X_train, X_test, y_train, y_test = train_test_split(X, y, test_size=0.2, random_state=0)

svm_model = svm.SVC(kernel='linear', C=1, gamma='auto')
scores = cross_val_score(svm_model, iris.data, iris.target, cv=10) #10 fold cross validation

Here cross_val_score uses different parts of the dataset as testing data iteratively (cross validation) while keeping all your previous parameters. If you check score you will see that the 10 accuracies calculated now range from 87.87% to 100%. To report the final model performance you can for example use the mean of the scored values.
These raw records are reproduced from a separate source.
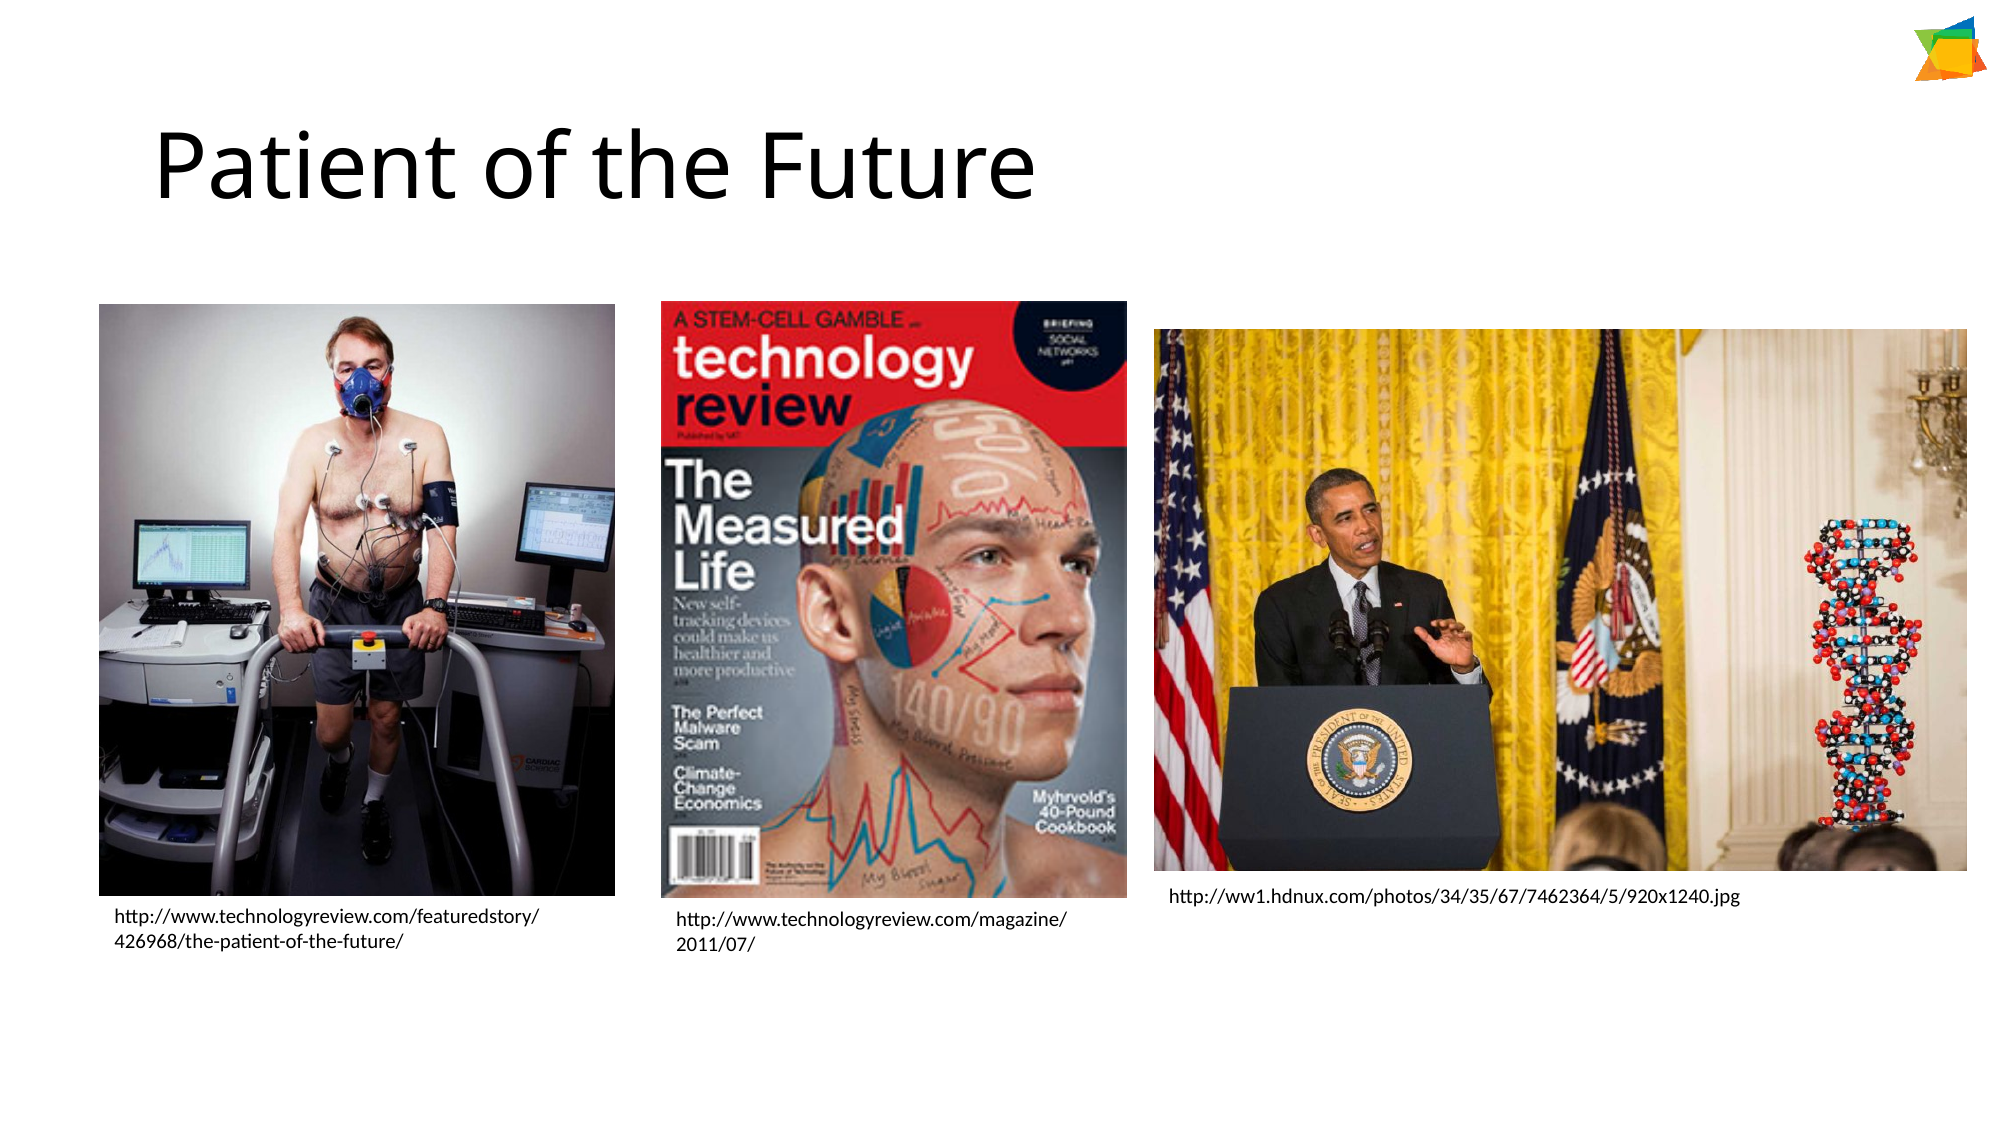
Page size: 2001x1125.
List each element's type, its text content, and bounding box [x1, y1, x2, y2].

picture [99, 304, 615, 896]
picture [661, 301, 1127, 898]
text_box http://www.technologyreview.com/featuredstory/426968/the-patient-of-the-future/ [99, 896, 615, 960]
text_box http://www.technologyreview.com/magazine/2011/07/ [661, 898, 1127, 963]
picture [1914, 16, 1987, 81]
picture [1154, 329, 1967, 871]
text_box http://ww1.hdnux.com/photos/34/35/67/7462364/5/920x1240.jpg [1154, 875, 2000, 915]
title Patient of the Future [137, 59, 1863, 278]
Hope this helps and good luck! :)

You can try cross validation :

Example:

from sklearn.model_selection import LeaveOneOut
from sklearn import datasets
from sklearn.svm import SVC
from sklearn.model_selection import cross_val_score

#load iris data
iris = datasets.load_iris()
X = iris.data
Y = iris.target

#build the model
svm_model = SVC( kernel ='linear', C = 1, gamma = 'auto',random_state = 0 )

#create the Cross validation object
loo = LeaveOneOut()

#calculate cross validated (leave one out) accuracy score
scores = cross_val_score(svm_model, X,Y, cv = loo, scoring='accuracy')

print( scores.mean() )

Result (the mean accuracy of the 150 folds since we used leave-one-out):

0.97999999999999998

Bottom line:

Cross validation (especially LeaveOneOut ) is a good way to avoid overfitting and to get robust results.